And, Brazil’s largest natural stone event will be moving to a new city and a much larger stage this coming year. The Vitoria Stone Fair will move to Sao Paulo, Brazil’s largest city, and become Marmomac Brazil in February. The announcement was made by Veronafiere, the producer of the Vitoria event. The new name of the event was chosen to underline the strong international identity of the fair and its increasingly close connection with Marmomac.
21:39
One other important event to take place at Marmomac was a meeting of the Natural Stone Strategic Alliance — the NSSA. Representatives from 12 associations agreed to participate in the global effort to publish region-specific environmental product declarations — or EPDs — on natural stone. The move is an effort to recognize natural stone worldwide as a sustainable building product.
The Natural Stone EPDs will seek to advance natural stone as a low-carbon building material and strengthen the industry’s position within the building sector, particularly as global efforts to reduce greenhouse gas emissions intensify to combat climate change. A total of 10 countries, Brazil, Portugal, the United Kingdom, Finland, Italy, Turkey, Greece, Germany, Spain and the United States committed to participating in the global EPD collaboration initiative. The US effort is being led by the Natural Stone Institute.
22:39
Organizers gave birth to a new event for the United States stone industry when the first Latin American Fabricator Expo was held outside Dallas in early November. Presentations were given in Spanish, with topics covering such areas as growing a business and digital marketing. The event also included an exhibition. The goal of organizers is to give Latin American fabricators a voice in the industry.

=====

What you have to do
Please list every organization named in the stone industry news above.

Data excerpts
=====

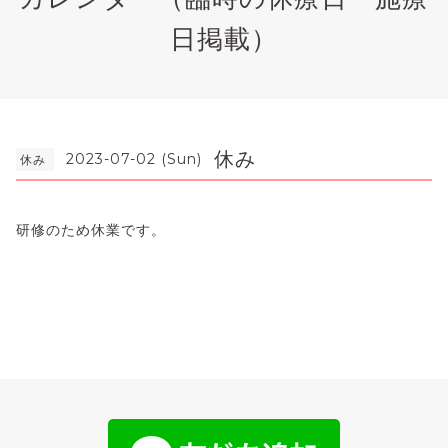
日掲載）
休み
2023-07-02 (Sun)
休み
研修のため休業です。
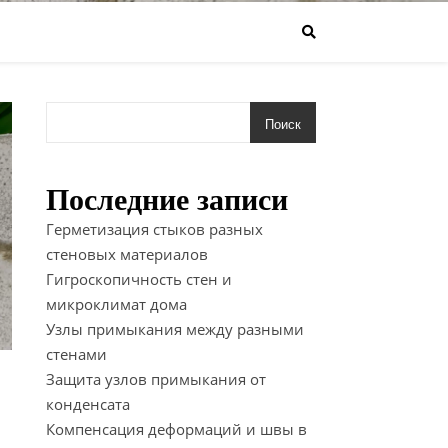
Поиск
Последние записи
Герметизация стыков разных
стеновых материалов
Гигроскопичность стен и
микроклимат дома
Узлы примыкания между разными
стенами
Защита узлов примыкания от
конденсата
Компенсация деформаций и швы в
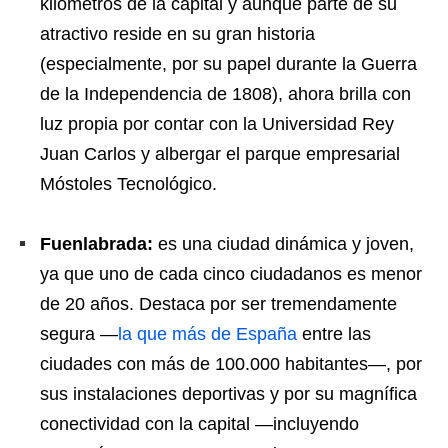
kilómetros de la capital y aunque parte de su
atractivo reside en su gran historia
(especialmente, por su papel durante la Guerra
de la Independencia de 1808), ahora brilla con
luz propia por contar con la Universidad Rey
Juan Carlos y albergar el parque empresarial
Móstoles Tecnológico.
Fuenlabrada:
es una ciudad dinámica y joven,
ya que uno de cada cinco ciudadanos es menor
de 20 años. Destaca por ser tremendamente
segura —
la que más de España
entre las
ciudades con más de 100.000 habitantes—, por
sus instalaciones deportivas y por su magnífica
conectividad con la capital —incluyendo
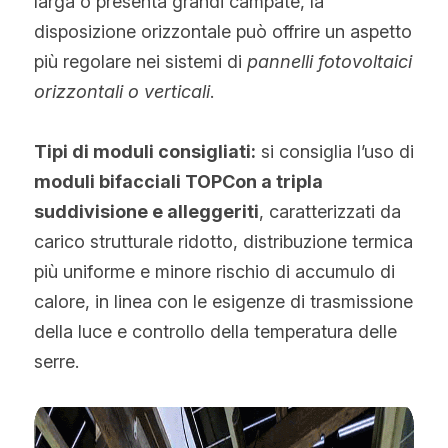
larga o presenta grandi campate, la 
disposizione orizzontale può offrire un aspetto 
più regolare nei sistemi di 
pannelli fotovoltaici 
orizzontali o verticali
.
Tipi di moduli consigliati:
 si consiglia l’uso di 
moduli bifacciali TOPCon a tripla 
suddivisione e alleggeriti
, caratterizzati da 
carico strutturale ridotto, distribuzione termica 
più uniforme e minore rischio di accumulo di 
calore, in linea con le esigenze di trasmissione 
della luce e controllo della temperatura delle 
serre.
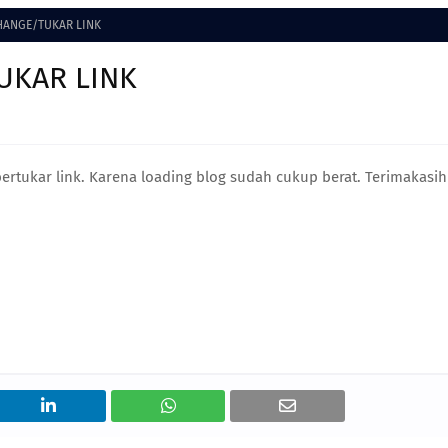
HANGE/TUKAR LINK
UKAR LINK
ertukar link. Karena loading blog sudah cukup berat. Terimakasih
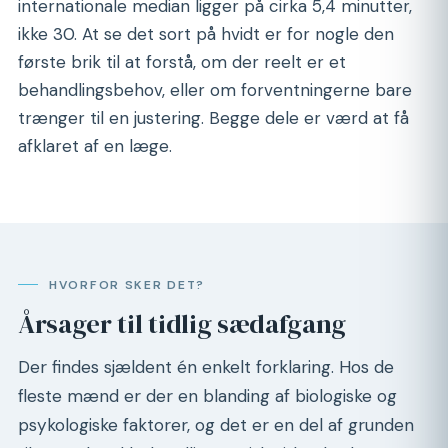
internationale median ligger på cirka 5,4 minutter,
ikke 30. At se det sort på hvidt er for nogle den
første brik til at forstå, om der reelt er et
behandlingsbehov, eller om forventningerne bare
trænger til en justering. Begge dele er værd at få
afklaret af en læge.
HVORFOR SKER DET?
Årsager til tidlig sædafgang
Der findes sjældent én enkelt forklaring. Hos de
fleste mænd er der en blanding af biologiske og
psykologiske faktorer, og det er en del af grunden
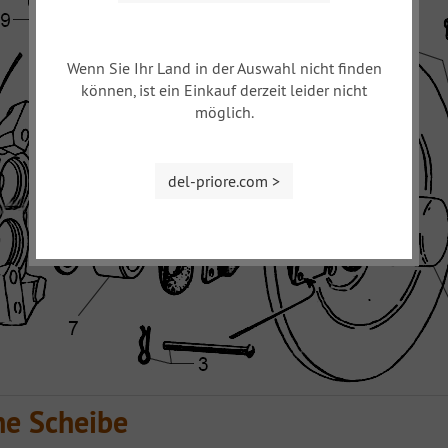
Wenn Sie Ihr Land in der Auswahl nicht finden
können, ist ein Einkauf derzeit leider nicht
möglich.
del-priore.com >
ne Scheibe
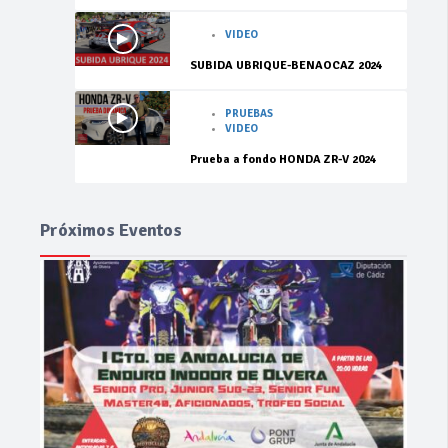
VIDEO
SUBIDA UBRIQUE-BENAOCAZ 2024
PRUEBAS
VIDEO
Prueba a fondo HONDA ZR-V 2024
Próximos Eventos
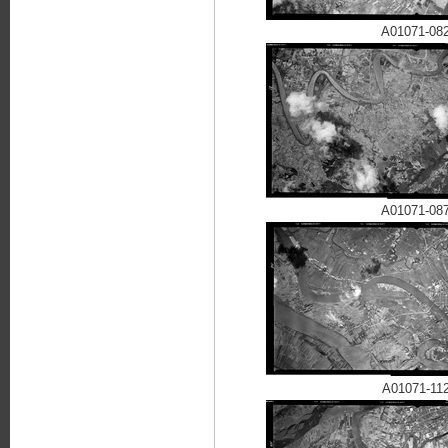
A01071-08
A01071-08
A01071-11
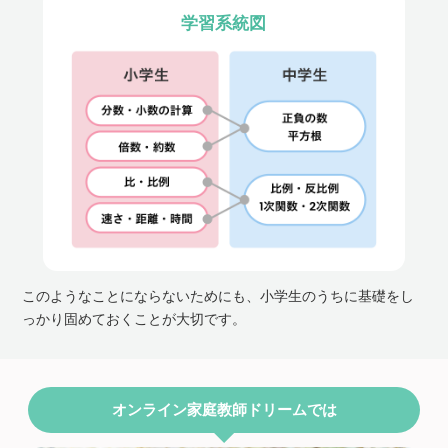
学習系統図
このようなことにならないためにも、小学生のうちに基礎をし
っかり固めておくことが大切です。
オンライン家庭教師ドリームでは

=====

Response box
- Veronafiere
- Natural Stone Strategic Alliance (NSSA)
- Natural Stone Institute